Because of its ties to nature and the environment, this color is constantly present in photography related to health, food, and wellness.
Food photographs featuring green elements bring to mind freshness, health-consciousness, and sustainability.
Darker shades of green are also used in relation to industries that want to project a sense of wealth and security, such as banking and real estate.
Inspires: trust, relaxation, clarity and reliability
Well-documented as being the most universally preferred color in the entire spectrum, photographs featuring blue reportedly inspire feelings of relaxation and tranquility.
Perhaps due to the colors’ natural ties to both the sky and the sea, it possesses an immediate de-stressing effect on its viewer.
Blue is also touted for being able to visually communicate trust, reliability, and consistency. For this reason, many photographs revolving around technology, healthcare, and authority utilize the color judiciously, often allowing it to fill up the entire frame.
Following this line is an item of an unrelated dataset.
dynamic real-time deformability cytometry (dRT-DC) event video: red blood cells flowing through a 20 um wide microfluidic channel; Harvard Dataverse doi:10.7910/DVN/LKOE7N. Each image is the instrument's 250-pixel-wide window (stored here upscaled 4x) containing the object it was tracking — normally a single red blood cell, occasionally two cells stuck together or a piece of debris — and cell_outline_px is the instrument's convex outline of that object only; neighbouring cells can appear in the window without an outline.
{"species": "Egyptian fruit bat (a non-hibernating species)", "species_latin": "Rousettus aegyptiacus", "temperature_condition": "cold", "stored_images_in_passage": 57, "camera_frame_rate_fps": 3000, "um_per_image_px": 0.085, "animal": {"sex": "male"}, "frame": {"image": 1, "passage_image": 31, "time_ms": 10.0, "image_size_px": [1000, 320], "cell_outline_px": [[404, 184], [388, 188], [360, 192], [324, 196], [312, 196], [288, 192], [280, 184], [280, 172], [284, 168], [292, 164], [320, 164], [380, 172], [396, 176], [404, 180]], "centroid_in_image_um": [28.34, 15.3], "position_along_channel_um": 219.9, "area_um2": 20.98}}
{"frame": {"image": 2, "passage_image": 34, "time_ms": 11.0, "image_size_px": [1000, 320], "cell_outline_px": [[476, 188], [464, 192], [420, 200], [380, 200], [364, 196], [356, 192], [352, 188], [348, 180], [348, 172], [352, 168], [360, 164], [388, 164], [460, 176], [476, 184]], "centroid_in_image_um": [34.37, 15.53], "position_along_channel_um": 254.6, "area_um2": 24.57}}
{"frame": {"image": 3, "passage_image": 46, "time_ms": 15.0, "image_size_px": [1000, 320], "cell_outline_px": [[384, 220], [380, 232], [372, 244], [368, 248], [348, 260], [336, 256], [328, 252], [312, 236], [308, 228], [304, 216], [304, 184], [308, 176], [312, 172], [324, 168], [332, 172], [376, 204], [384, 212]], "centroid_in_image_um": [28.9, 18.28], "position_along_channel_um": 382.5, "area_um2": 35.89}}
Inspires: self-reflection, spirituality, mystery and indulgence
Violet and purple shades lend a touch of luxury and elegance to photos. Because of the color’s well-known history as having once been reserved for royalty, there is an innate sense of regality and nobility to it.
Deep violet colors also give off a sense of cosmic mystery, which is why they are often used in images that are related to spirituality, self-reflection, and religion.
Inspires: nurturing, sensitivity, femininity and romance
Pink is the shade most predominantly associated with the gender-specific qualities related to femininity: gentleness, sensitivity, softness, and nurturing.
But because of its close proximity to red on the color spectrum, it can also bring to mind a sense of sensuality, playfulness, and creativity.
The modern-day allure of ‘Millennial Pink’ (also referred to as ‘Tumblr Pink’ for the shade's resonance with the younger generation) has given this color a major resurgence in contemporary design culture.
As a result, all across the world, photos splashed with paler shades of salmon, blush, and quartz can be observed in almost every industry—from fashion to lifestyle and even tech.
Now that you understand both the subconscious and overt messages that the colors in your photography communicate, you can begin applying these lessons in the curation of your next shoot's color palette.